TASK DETAILS: Reproduce the text of all the records with "series" swapped for "line" and nothing else altered. Omit the pictures from your output.

Data excerpts:
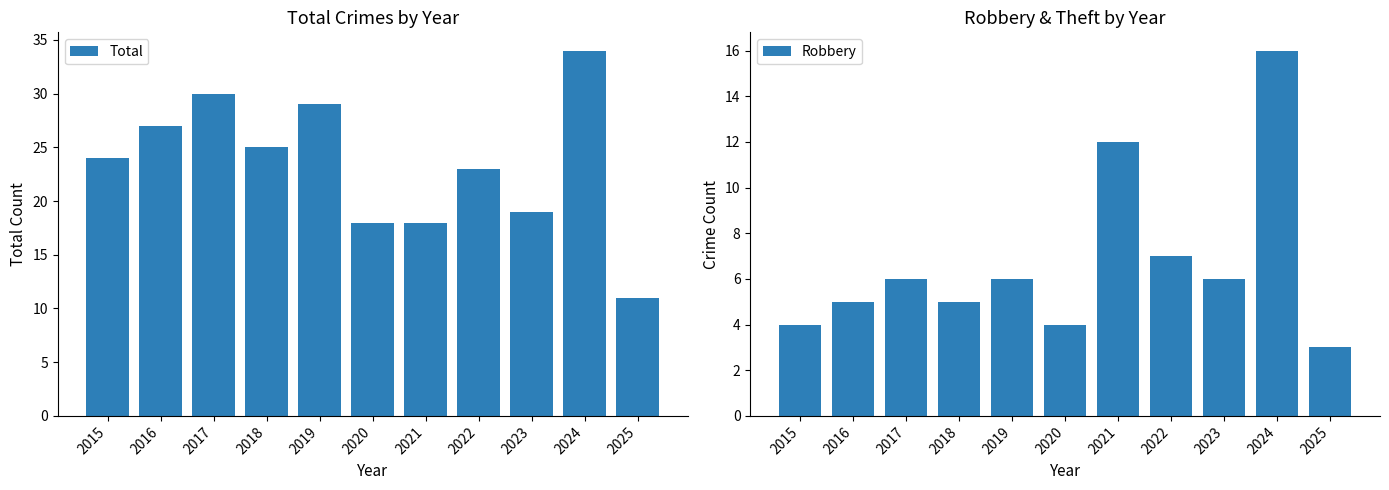

At which label does Total reach its minimum?

2025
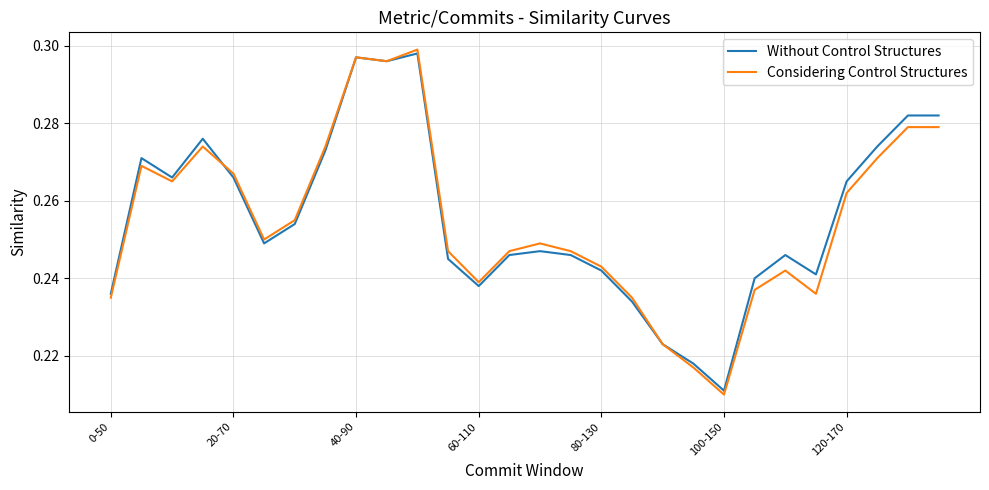

Which series has the largest range (max minus min)?

Considering Control Structures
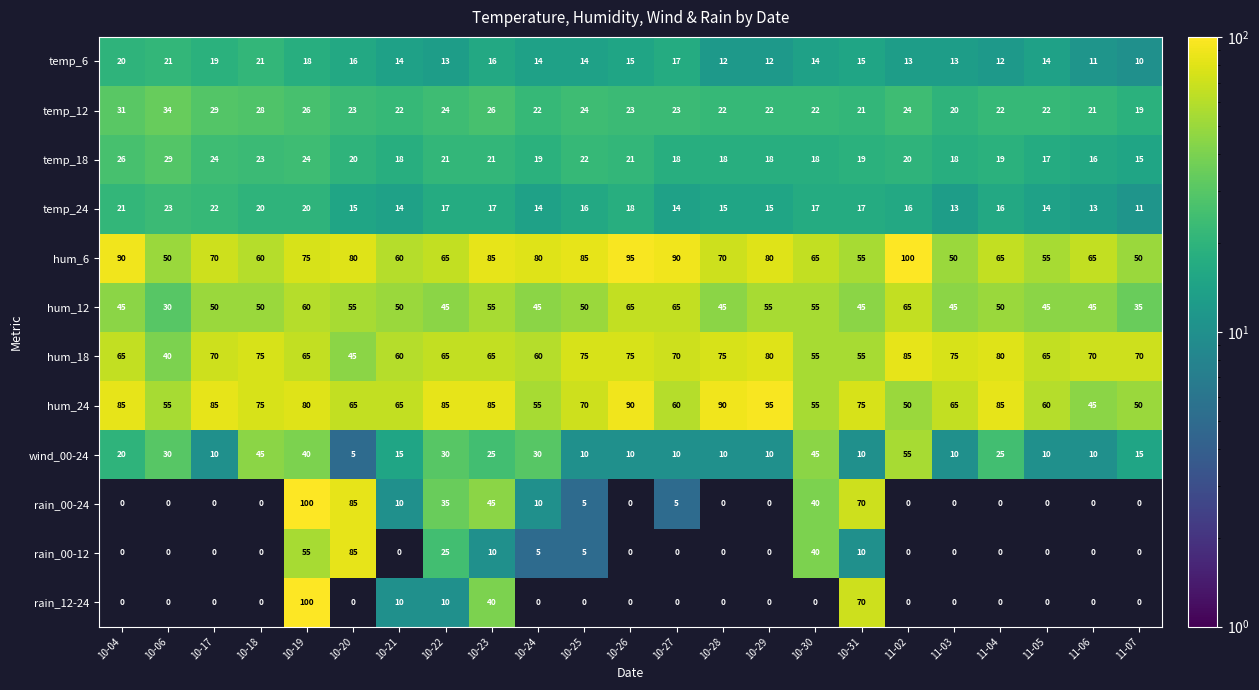

What value does the temp_6 series have at 10-17?

19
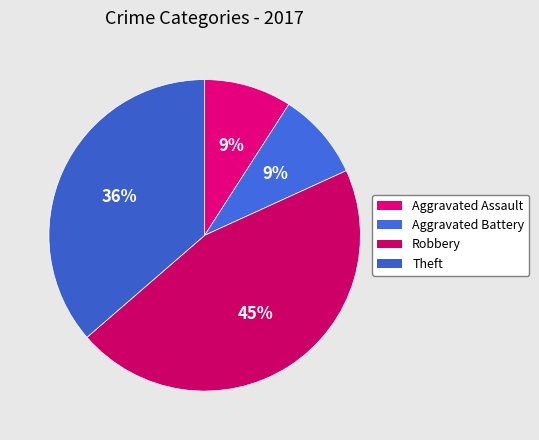

True or false: Theft accounts for 50% of the total.

False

SOLVED EXERCISE:
At which label does Total reach its minimum?

2025

Which line has the largest range (max minus min)?

Considering Control Structures

What value does the temp_6 line have at 10-17?

19

True or false: Theft accounts for 50% of the total.

False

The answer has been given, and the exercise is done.